Dutch elm disease is a fungus that invades the vascular system (analogous to the veins of animals) of the American elm and prohibits water movement in the tree. If the vascular system is not effectively carrying water and nutrients, leaves begin to wilt and eventually the elm dies. While inside the tree, the fungus produces microscopic spores that play a role in propagating the disease.

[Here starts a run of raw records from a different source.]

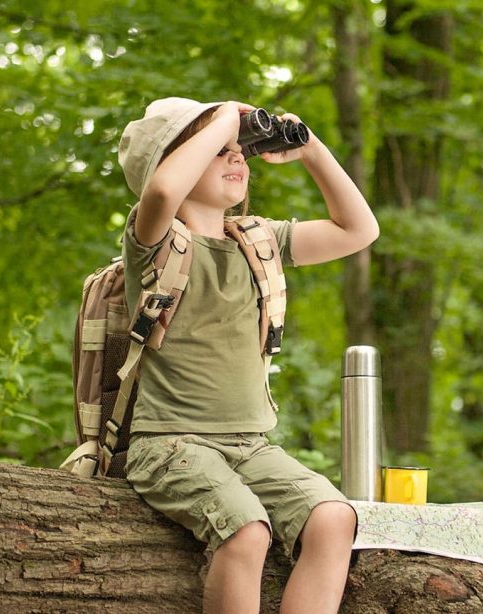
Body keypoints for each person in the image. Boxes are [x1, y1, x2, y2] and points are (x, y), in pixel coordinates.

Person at [116, 97, 379, 614]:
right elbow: (165, 189)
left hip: (251, 445)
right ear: (177, 156)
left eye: (242, 150)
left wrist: (310, 149)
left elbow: (359, 231)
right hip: (171, 443)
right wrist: (222, 118)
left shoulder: (257, 241)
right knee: (246, 530)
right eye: (220, 151)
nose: (237, 158)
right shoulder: (153, 241)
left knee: (333, 518)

DED is spread in three ways: by bark beetles which carry the DED spores on their bodies, by the interaction of diseased tree roots with healthy tree roots, and by not disinfecting pruning and cutting tools previously used on a diseased tree. You can learn more about DED here.
There is no cure for DED, but effective treatments to slow its progression have been on the market for many years and are actively used by SOE to protect the trees in Ladd’s Addition.
Will Save Our Elms plant a street tree in front of my home?
Yes, we’d be happy to. Just contact us at firstname.lastname@example.org. Please share your contact info and address and we’ll let you know what type of tree is identified for your home on the Ladd’s historic tree plan. We’ll plant a tree for you in the spring during our annual planting. In addition to providing the tree(s) free of charge (with generous support from Friends of Trees), we’ll stake it for you to give it a good start. Please note, SOE only provides and plants street trees (in parking strip), not trees on your private property.
How do I determine the type of tree growing in front of my home?
It’s easy to learn more about your tree(s) by clicking here to access the latest Portland Street Trees map. Double click on your neighborhood to zoom in on your address then single click on the green circle in front of your home.
The map is the result of a Portland Parks & Recreation effort to compile data on all 5,444 street trees within the Hosford-Abernethy neighborhood. The data was collected by Urban Forestry staff and volunteers to create the neighborhood’s first complete street tree inventory which will be used in the creation of a Neighborhood Stewardship Plan. The Plan will be essential to guide home owners and volunteers in caring for the community’s trees. It will also be used by organizations like SOE to prioritize tree plantings (fill empty spaces and replace aging trees), maintenance and to monitor for disease such as Dutch elm.
How much water does the new tree in front of my home need?
Each spring , SOE volunteers plant new trees throughout Ladd’s Addition. These beautiful young trees need your help to get started in their new location. Portland receives so little rain in July through September that young trees can be severely stressed and die without watering assistance. If you have a new tree in front of your home, please give it the water it needs – 10 gallons a week. Here’s a good one page care summary from the folks at Friends of Trees. Watch the brief videos for tips on how to make watering easy to remember.
Do I need a permit to plant a street tree?
Yes. If SOE plants the street tree for you, we will obtain the permit on your behalf. If SOE is not planting the tree for you, you will need to obtain a permit from Portland Parks & Recreation Urban Forestry. You can find more information here.